Three grieving mothers talk to the Gilroy Dispatch about the hazards of street drugs.
Anek Jaikui Shutterstock.com
The opioid epidemic hasn’t spared the southern end of the Santa Clara Valley, as Michael Moore of the Gilroy Dispatch reports. The deaths of three young men led their mothers to meet with Gilroy Councilmember Rebeca Armendariz and Congressman Jimmy Panetta to talk about the problem. Their sons apparently didn’t know they were consuming pills laced with fentanyl, which can be 100 times stronger than morphine. Eleventh-grader Fernando Sanchez, 17, passed away after swallowing what he thought was Xanax, purchased off the street. The other victims—Jacob Vasquez, 24, and Joseph David Saavedra, 26—perished under similar circumstances.

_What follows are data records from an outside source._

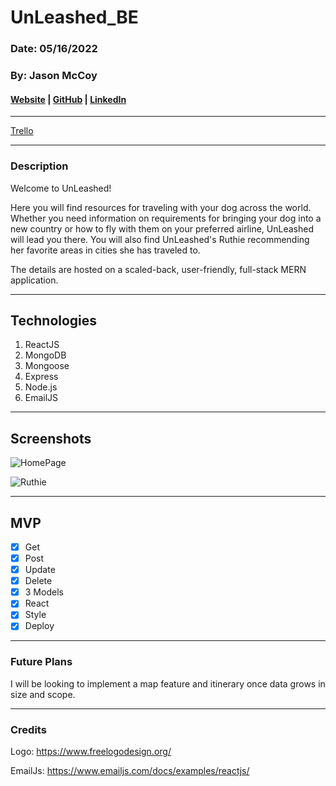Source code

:# UnLeashed_BE

### Date: 05/16/2022

### By: Jason McCoy

#### [Website](https://ruunleashed.herokuapp.com/) | [GitHub](https://github.com/MC-JSON) | [LinkedIn](https://www.linkedin.com/in/jasonwmccoy/)

---

[Trello](https://trello.com/b/eENjqwAP/unleashed)

---

### Description

Welcome to UnLeashed!

Here you will find resources for traveling with your dog across the world. Whether you need information on requirements for bringing your dog into a new country or how to fly with them on your preferred airline, UnLeashed will lead you there. You will also find UnLeashed's Ruthie recommending her favorite areas in cities she has traveled to.

The details are hosted on a scaled-back, user-friendly, full-stack MERN application.

---

## Technologies

1.  ReactJS
2.  MongoDB
3.  Mongoose
4.  Express
5.  Node.js
6.  EmailJS

---

## Screenshots

![HomePage](https://res.cloudinary.com/dntpwckqi/image/upload/v1652634610/Homepage_fbazay.png)

![Ruthie](https://res.cloudinary.com/dntpwckqi/image/upload/v1652634621/Ruthie_ysmrwq.png)

---

## **MVP**

- [x] Get
- [x] Post
- [x] Update
- [x] Delete
- [x] 3 Models
- [x] React
- [x] Style
- [x] Deploy

---

### **Future Plans**

I will be looking to implement a map feature and itinerary once data grows in size and scope.

---

### **Credits**

Logo: https://www.freelogodesign.org/

EmailJs: https://www.emailjs.com/docs/examples/reactjs/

These were only three of the 49 fentanyl-related deaths that struck Santa Clara County in 2021. Bad as this is, it was worse in 2019, when 88 died. “Fentanyl is more of a poison than a drug,” Councilmember Armendariz said. “People have died unintentionally.” The district attorney’s office is meeting the problem with treatment options as well as prosecution—though charging a dealer with murder isn’t an easy matter to prove. People who use street narcotics are urged to “expect fentanyl” and keep the anti-OD medicine Narcan on hand.